Track employee absences
Keeping track of employee absences is the first step to reducing costs. According to the Society for Human Resource Management, only 24 percent of respondents said they think their organization accurately tracks the financial liabilities associated with paid leave. Additionally, only one-third of employers use an integrated system for tracking absences.
Always hold return-to-work discussions
After any period of absence, whether it’s two days or two months, there should be a return-to-work discussion between the individual and the company. It’s important that you establish the reason for the absence, assess what you might be able to do to support that person back into work and follow your policy.
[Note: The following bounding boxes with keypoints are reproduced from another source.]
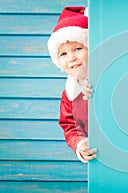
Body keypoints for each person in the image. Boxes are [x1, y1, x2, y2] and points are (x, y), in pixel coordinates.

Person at [47, 6, 96, 163]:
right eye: (63, 54)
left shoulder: (108, 75)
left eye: (77, 49)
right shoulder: (69, 94)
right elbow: (70, 125)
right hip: (100, 155)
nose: (71, 58)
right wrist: (80, 144)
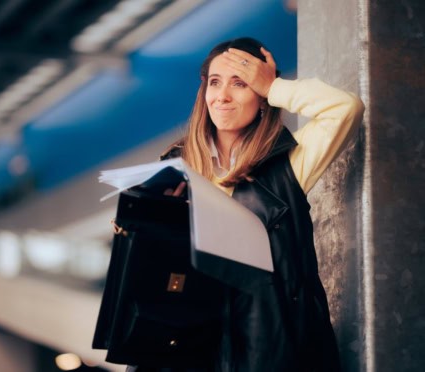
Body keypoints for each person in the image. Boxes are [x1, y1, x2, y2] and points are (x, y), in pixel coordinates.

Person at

Even when schedules are busy, make sure that these conversations are always documented. Proper documentation can help you prevent a whole load of potential issues.
Take a flexible approach
It’s important to recognize that staff have a life outside of work. They may want to attend a school event, go see their favorite band, or have to take care of an ill family member . If they’re forced to choose between missing out and calling in sick, then you aren’t always going to win. Ask yourself whether it would be feasible, from an operational point of view, to add some flexibility into how working schedules are managed. From time to time, could you allow staff to swap shifts, or catch up with their work later in the week? As long as you have firm boundaries in place, this kind of approach could help you to minimize problems.
Reduce office stress
Workplaces are the biggest source of stress according to an American Psychological Association survey of 1,950 adults in the United States. Not only does stress cause people to miss work, but unplanned absences can create more of it in the office. The Society for Human Resource Management survey discovered that 61 percent of the respondents believed unplanned absences increase workplace stress. The best way to address this problem is to aim to eliminate stress in the workplace. Create an environment where employees feel comfortable talking to managers about stressful situations and provide tools for decreasing them.